Lucked · 01/09/2014 10:49

I don't know about this. Did you pay rent AND the mortgage payments?

Your PIL had a rental property so had a source of income, they lost that when your rental payments became your mortgage payments I.e if you could have got a mortgage and bought a different house your PIl could have found other renters and payed off the mortgage and would now own the home outright themselves and be earning rent.

They are financially worse off no? I think they did kinda buy you the house and you are being over sensitive. I wouldn't care what others thought, it's not that people think you are too poor to afford your own house just a bit jealous you have help. Lots of rich people I know have had help, I don't see it as a failure on their part just that they are very fortunate that their parents are in a position to help.

Lucked · 01/09/2014 10:53

I also don't understand the sums. If your current house is worth more than PIL are offering surely you would have more money/bigger deposit for the new house if you sold the current one.

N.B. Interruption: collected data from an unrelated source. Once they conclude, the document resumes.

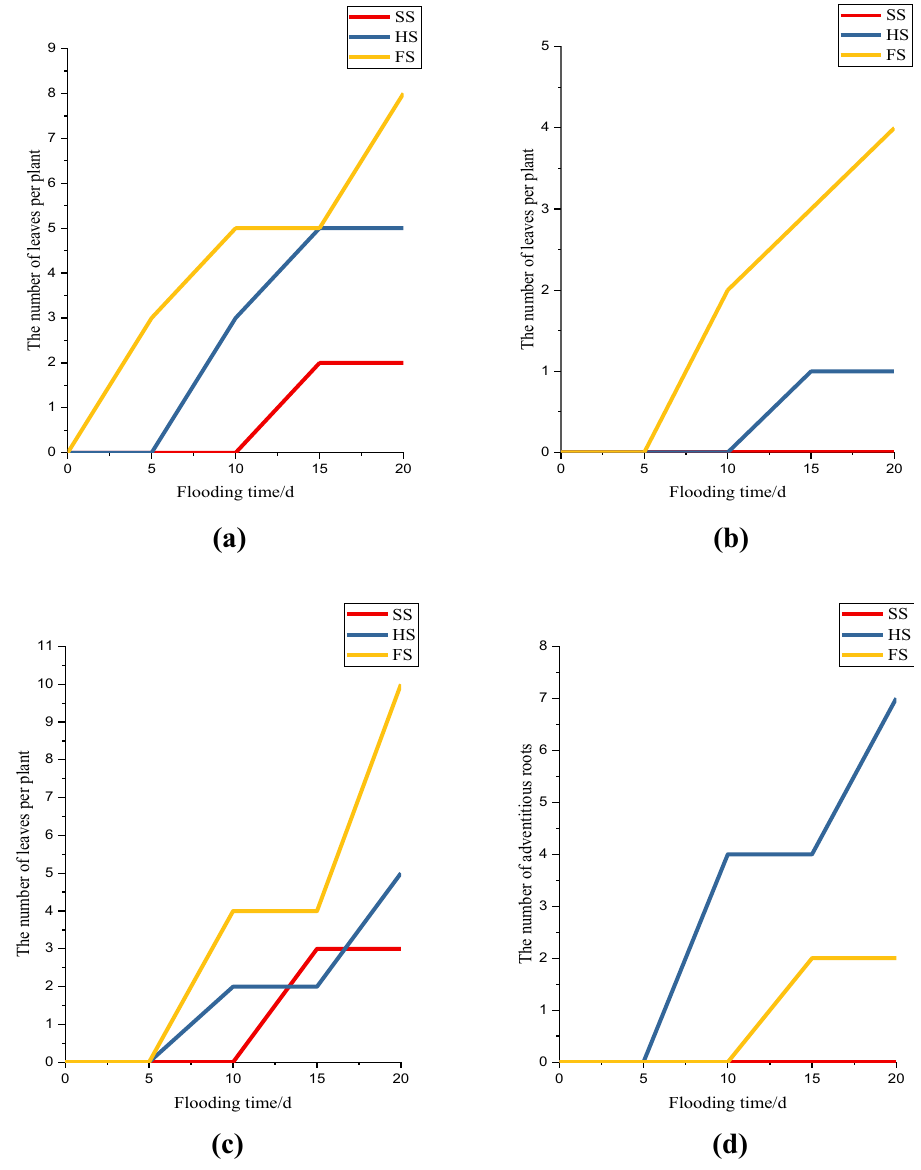
Figure 1. Effect of submergence stress on leaf morphology in Morus alba : ( a ) The number of curled or wilted leaves per plant; ( b ) The number of brown spots or rotten leaves per plant; ( c ) The number of fallen leaves per plant; ( d ) The number of adventitious roots. This figure was drawn using Origin Pro 2021 v.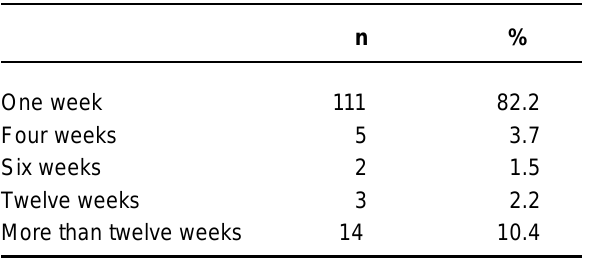
TABLE 7- Preferred time of use of sterilized, wrapped or packed instruments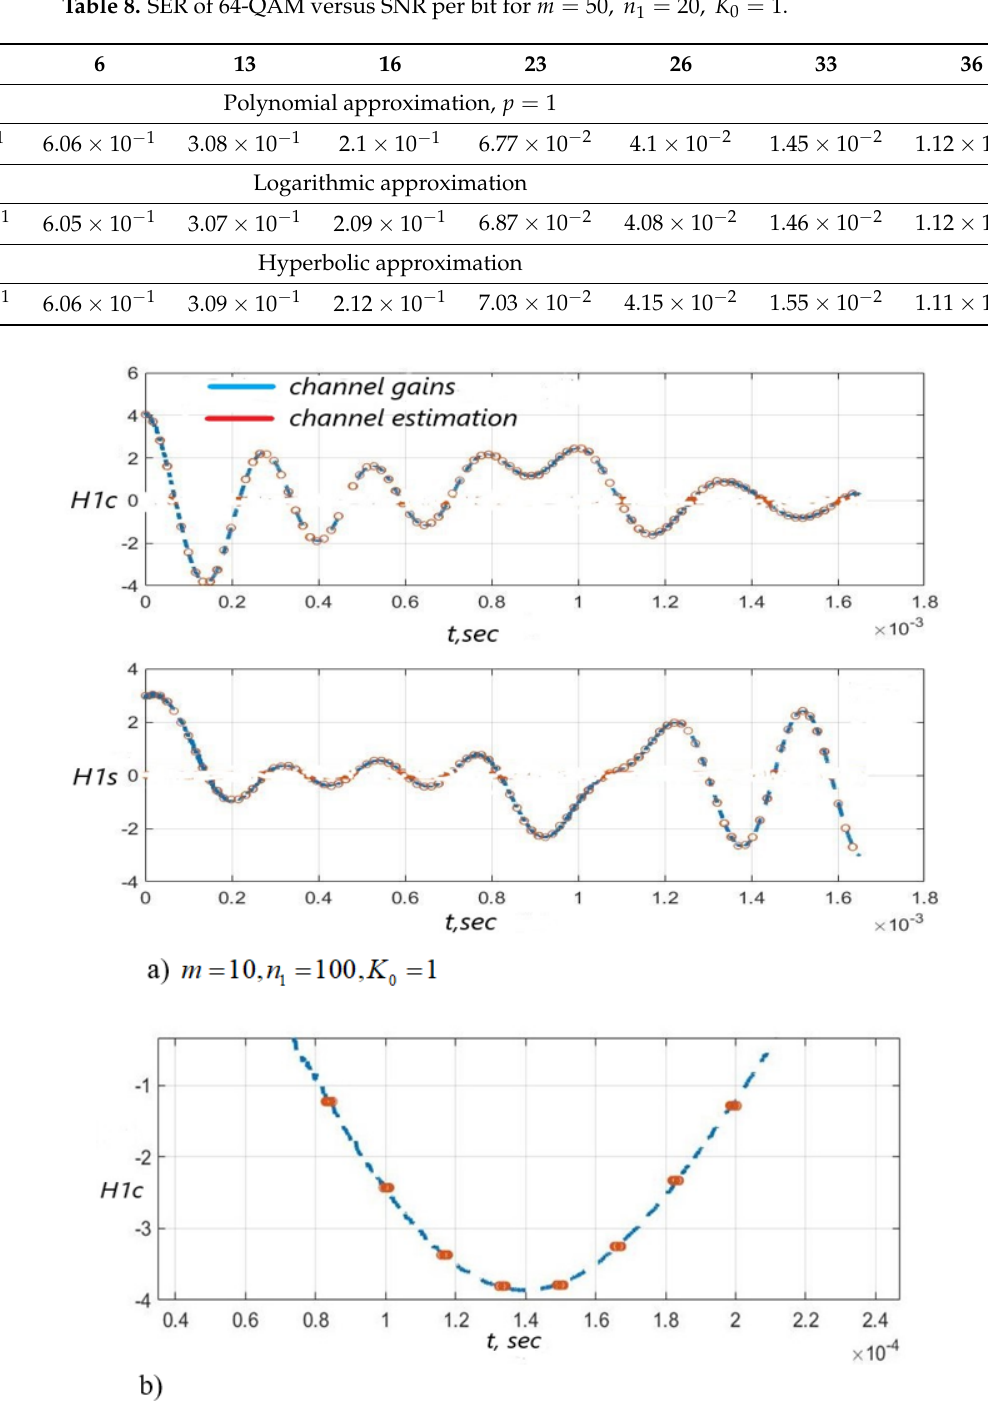
( ), ( ) H i H i and their estimation based on the test signal versus time: Figure 11. Channel gains Figure 11. Channel gains H 1 c ( i ) , H 1 s ( i ) and their estimation based on the test signal versus time: 1 1 c s the algorithms, described by Equations (5)–(9) and (12) with p = 0 was used—( a ), SNR = 26 dB; the the algorithms, described by Equations (5)–(9) and (12) with 0 p = was used—( a ), SNR = 26 dB; enlarged fragment of ( a , b the enlarged fragment of ( a , b ).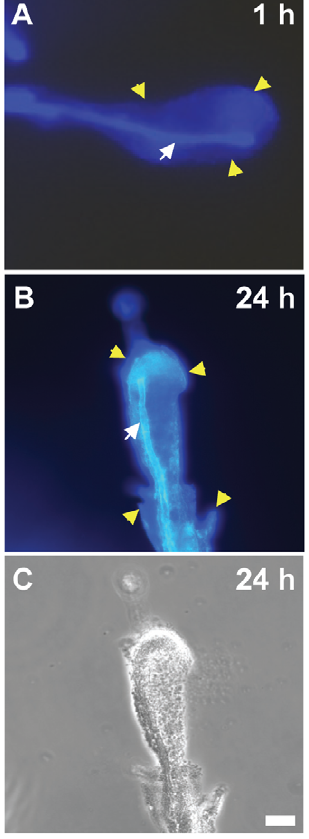
Figure 4. Detection of cellulose in biofilms on A.niger . Micrographs of S . Typhimurium biofilms on the fungal hyphae after 1 h (A) and 24 h (B and C) of co-incubation. Top and middle panel images show the fluorescence emitted from the chitin in the fungal cell wall (white arrows) and from the bacterial cellulose present in the biofilms (yellow arrows) after staining with Calcofluor White and UV illumination. Figure C is a phase contrast version of the epifluorescence image shown in B. Scale bar, 20 m m.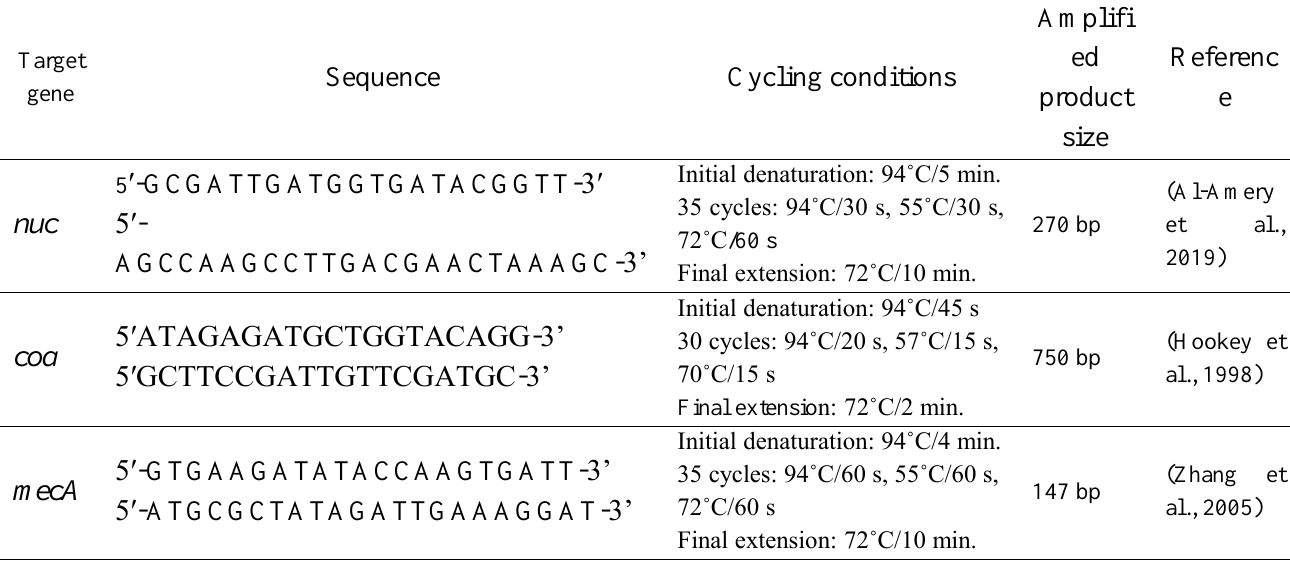
Table 1: Primer sequences and expected product sizes of S. aureus target genes.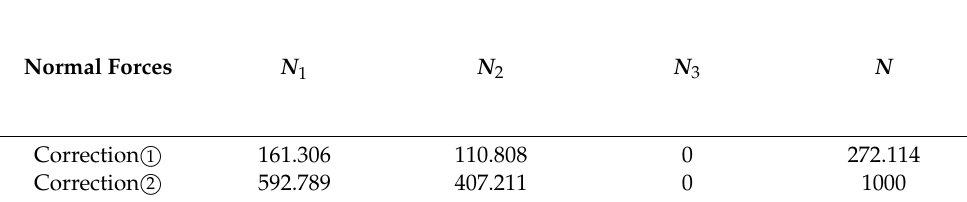
Table 5. Normal forces of discrete areas of translation method ( the 3rd discrete, and the maximum pressure is raised by about four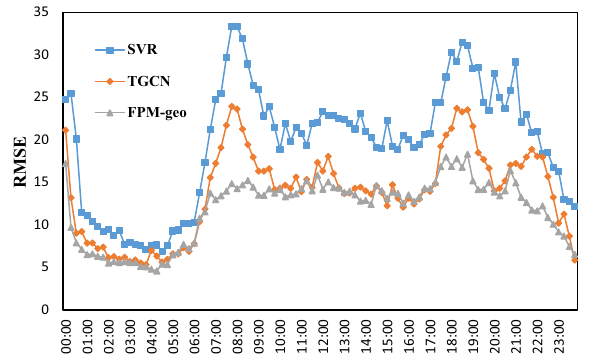
Figure 16. Time distribution of the RMSE of each model.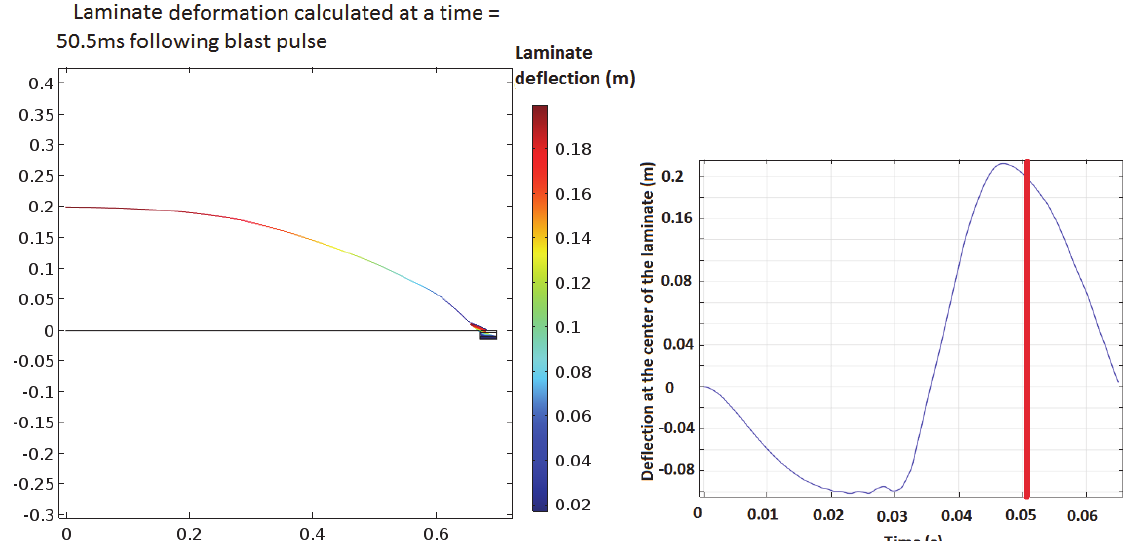
Fig. 5c: laminate deformation calculated at a time = 50.5ms following the beginning of the pulse. We observe a nearly parabolic deflection profile, with a maximum deflection amplitude of ~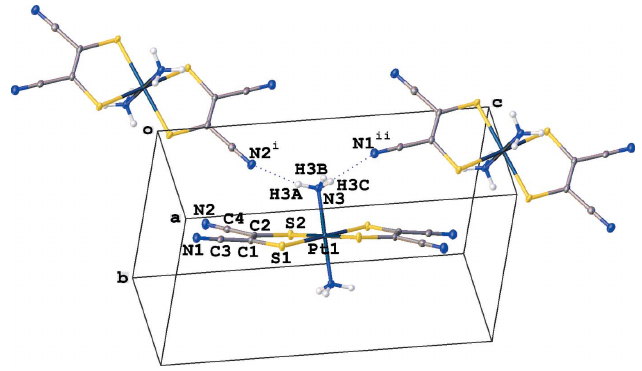
Figure 1 Displacement ellipsoid plot 50% probability of all non-H atoms showing N—H hydrogen bonding between nitrile nitrogen atoms and hydrogen atoms on adjacent ammines. Symmetry codes: (i) (cid:2) x , y (cid:2) 1 (cid:2) y + 1 , z + 1 2 2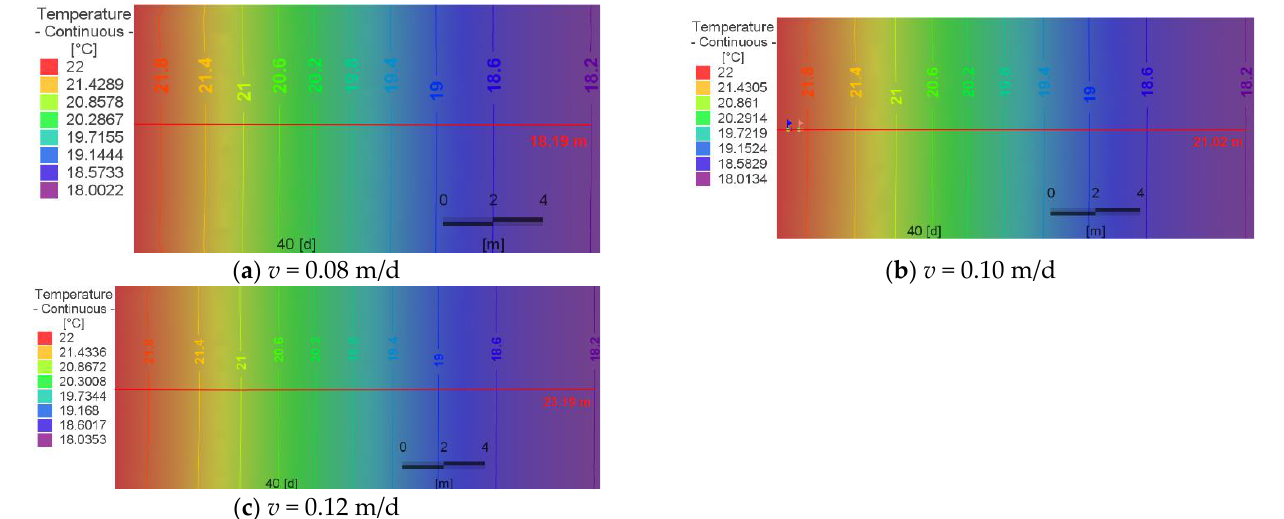
Figure 7. The temperature distribution of the aquifer after 40 days of model operation.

Vycount · 01/09/2014 10:58

Oh good grief, the parents chose to stop getting rent from the house and instead to let their son and his wife buy it from them. That was the agreement. They were helping out, as more wealthy people sometimes do, but it wasn't a gift, it was a loan. The fact that they chose to lose the rental income is neither here nor there.
If they'd decided to part rent, part loan that would be different - but they didn't.

If they'd decided to set up an agreement for them to gain from future equity on sale it would be different - but they didn't.
The house belongs to Op and her husband outright, with no ties against it's value. If they sell it, or any portion of it, the proceeds are theirs and nobody else's.